The United States does not oppose releasing some of the 50,000 metric tons of heavy fuel oil due to North Korea under a nuclear disarmament deal before its Yongbyon reactor shuts down, a U.S. official said on Tuesday.

Our understanding is that the North Koreans have asked for some small portion of that overall 50,000 metric tons earlier on in the process, said State Department spokesman Sean McCormack. From our view, this is ... something that we don't oppose.

Under a February 13 agreement, North Korea Pyongyang agreed to shut down its Soviet-era Yongbyon plant. Under the same deal, hammered out among the two Koreas, China, Japan, Russia and the United States, other parties to the agreement committed to provide North Korea with 50,000 metric tons of heavy fuel oil.

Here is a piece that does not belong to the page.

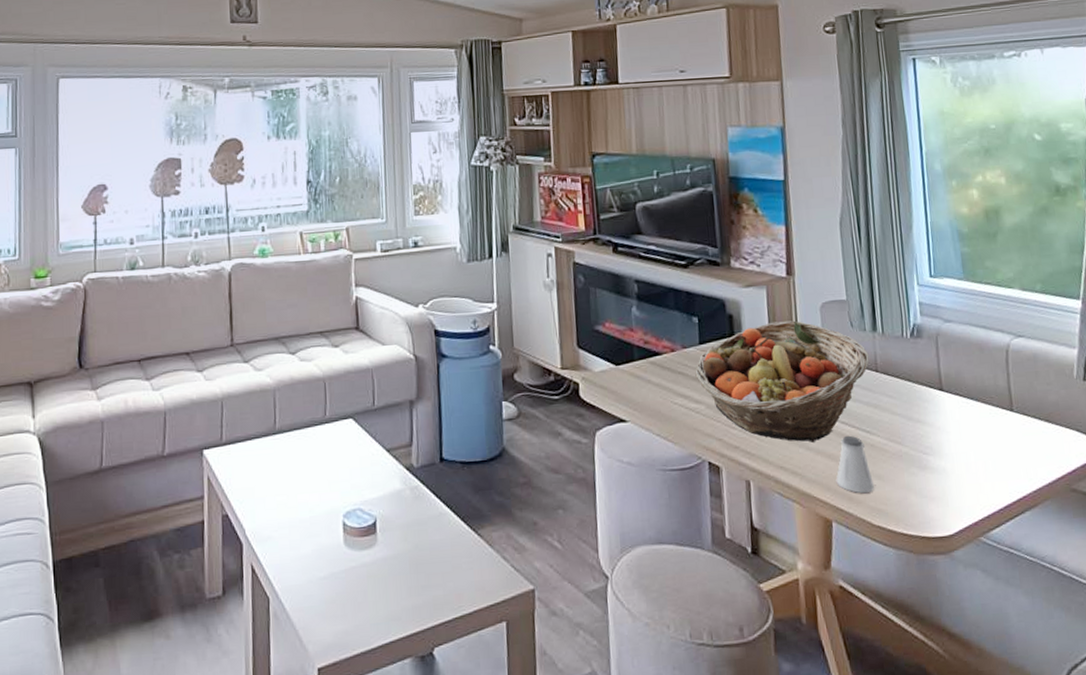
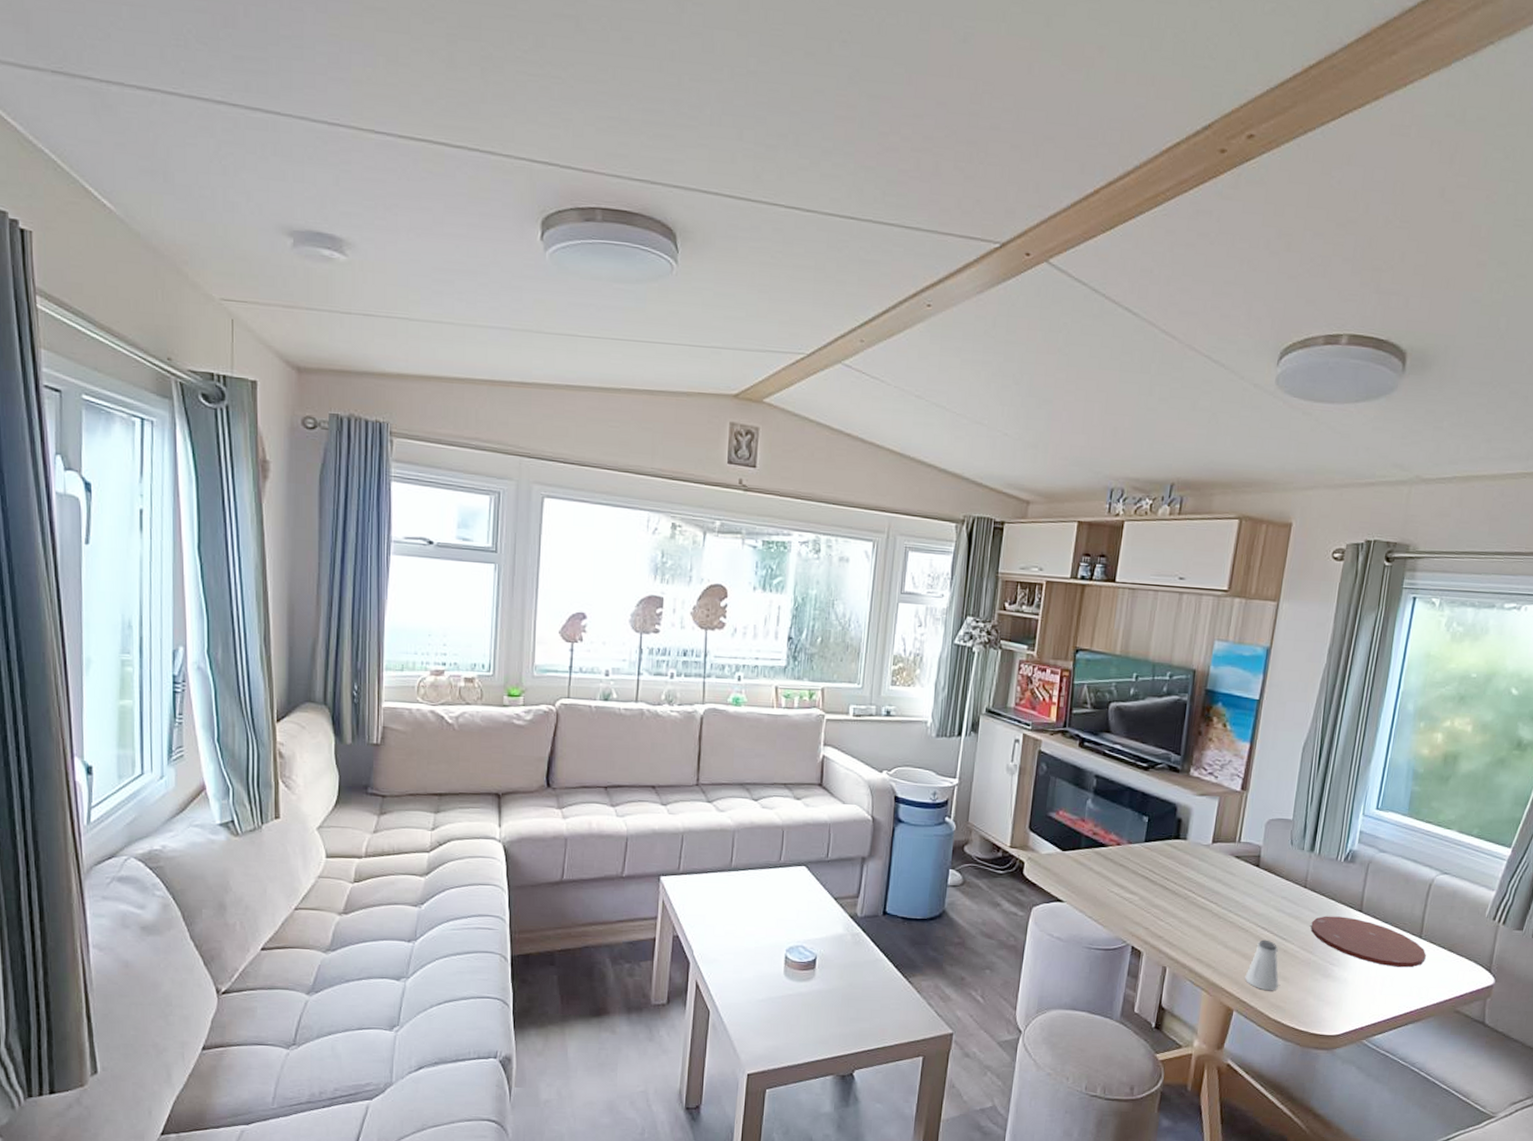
fruit basket: present [695,320,869,442] -> none [1135,830,1301,942]
plate: none [892,398,1024,448] -> present [1310,916,1426,968]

After that announcement, a senior U.S. official who briefed reporters said there would be no shipment of the heavy fuel oil until we're satisfied that the shutdown, the sealing, is occurring.

But McCormack suggested the timing of the fuel delivery was less important to the United States than that North Korea ultimately shut down Yongbyon under the supervision of the International Atomic Energy Agency.

If we end up in the next several weeks with the shutdown and sealing of Yongbyon and the IAEA back in verifying that shutdown and at the end of that time the North Koreans had their 50,000 metric tons of heavy fuel oil then everybody's obligations will have been met, he told reporters.

I don't think that they, the North Koreans, have asked for anything that is beyond the terms of the agreement, he said.